# 3000pts Iron Warriors Heavy Assault



## Kramanal (Jun 11, 2009)

Thought I'd put my 3000pt Heavy Assault force up for scrutiny.

My Iron Warriors are going to be fighting for the Warmaster probably against Imperial Fists at the siege of Terra. 

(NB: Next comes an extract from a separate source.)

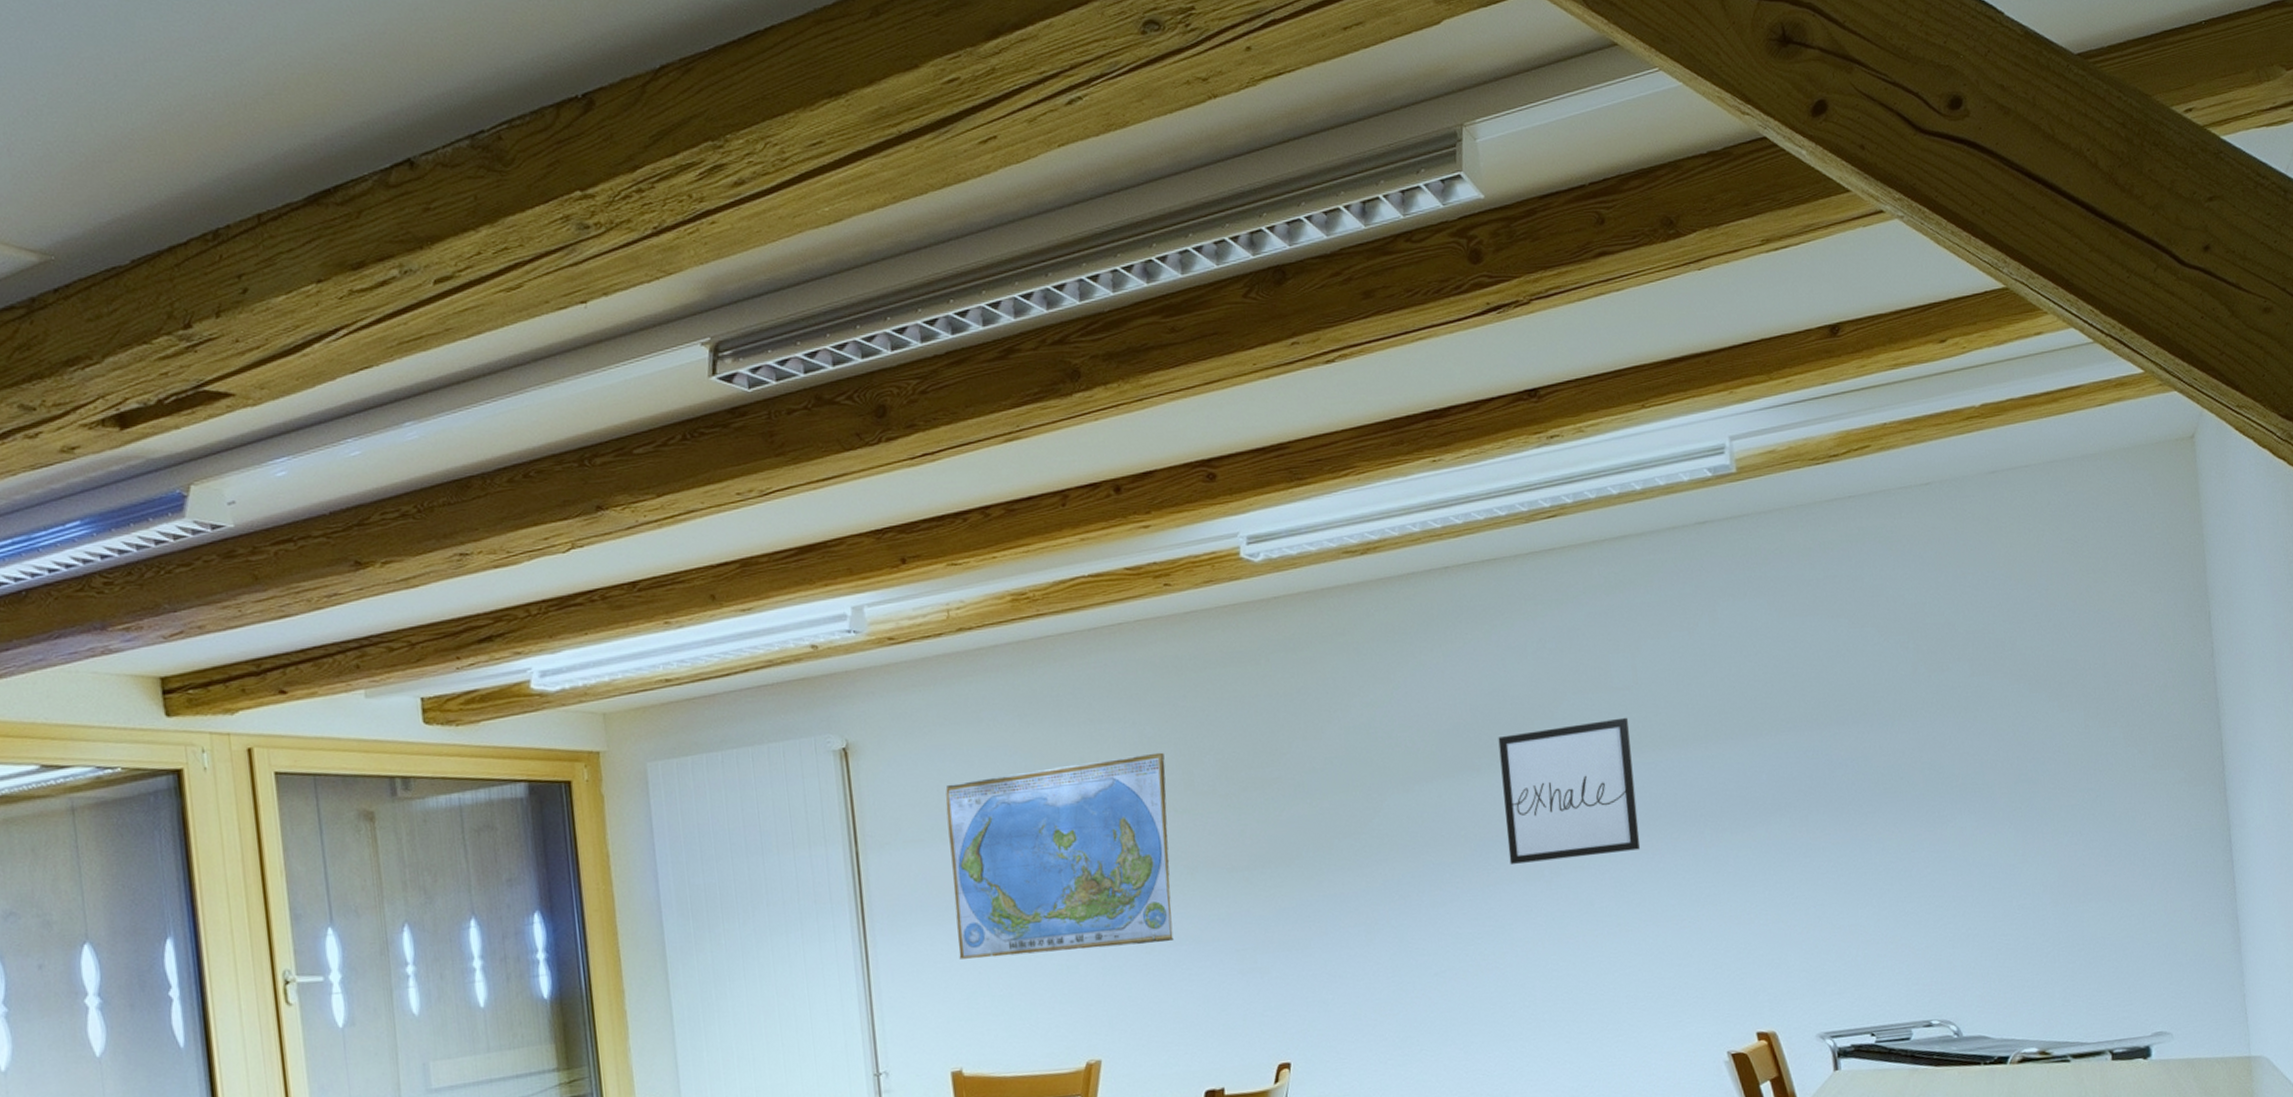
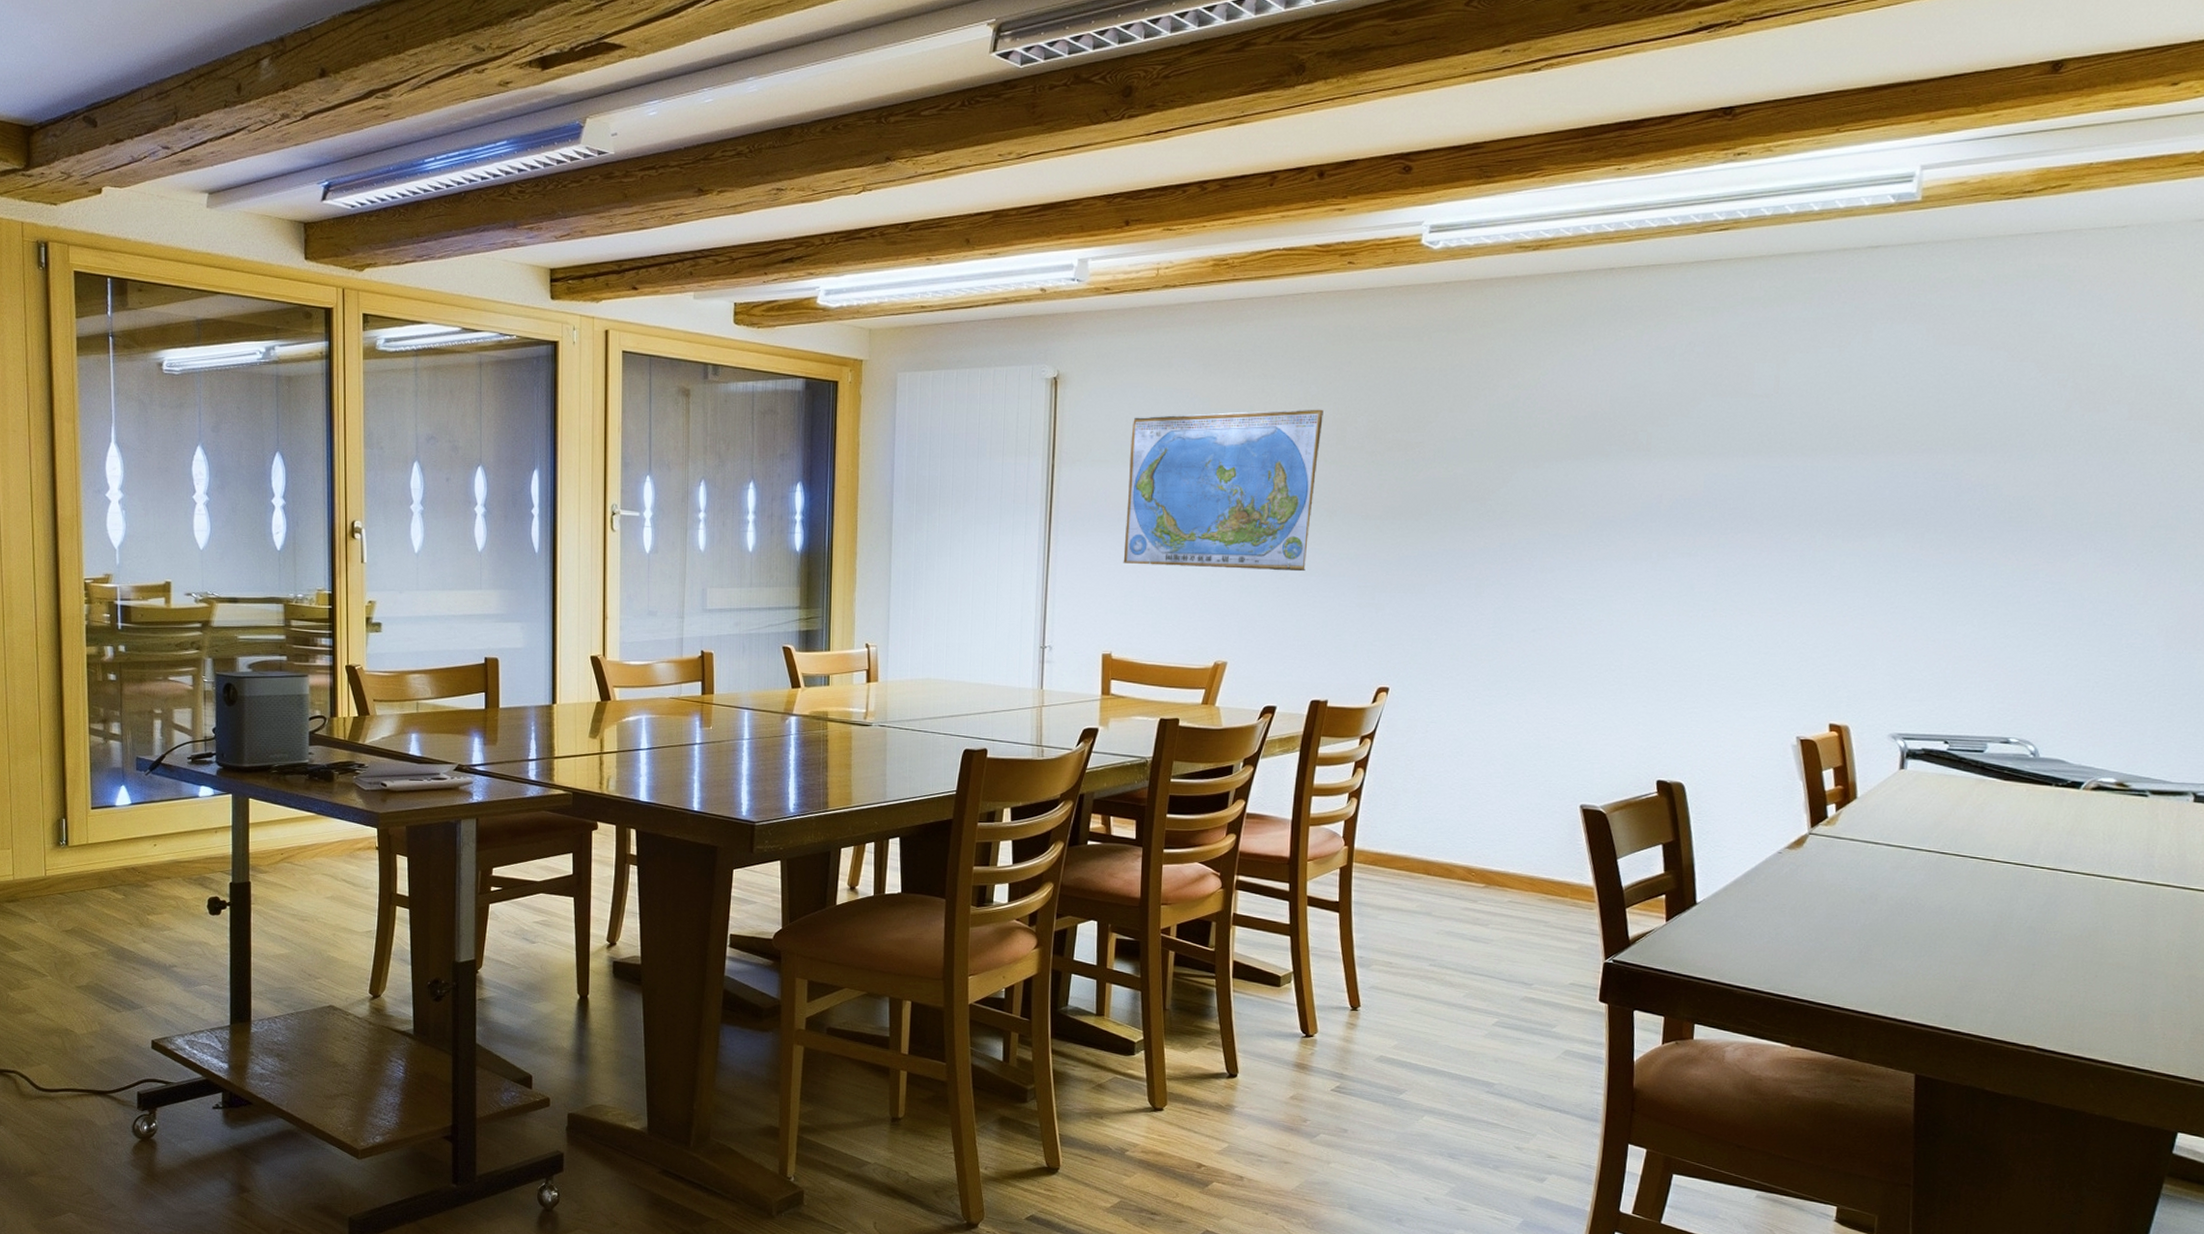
wall art: present [1498,717,1641,864] -> none [1621,422,1762,545]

3000pts either annihiliation or Command and control.

HQ(1-4)
Ferrus Ironclaw - Master of the Armoury (220)
Servo harness, Conversion beamer, Orbital Bombardment
gives Stubborn, Dreadnoughts as HS as well as elite, 

Troops(2-9)
2 Tactical Squads(350)
Mg+MM

Elite(0-6)
Nizpal - Tankmaster(155)
allows 3 tank unit as 1 heavy support choice, gives all tanks siege shields.
gives Devestator sqd's "Tank Hunter"
5 Dreadnoughts(650)
TLLC+DCCW+HF

Fast Attack(0-6)
3 Grav Tank(270)
2 Land Speeder(180)

Heavy Support
3 Vindicators under Nizpal(345)
4 Predators(480)
Ac+LCsponsons
Dev squad under Sgt Tourabbadon.(349)
Sgt has special ML(Krak = St8 Ap1)
Gives squad +1 to cover,4 more dev can take his special ML

Army will probably face superheavies or Titans.
Please give me your honest opinion.
I don't expect to win but I want to give a decent showing.
(I don't have any superheavies or titans).
I have most other models available just no aircraft or superheavies.


----------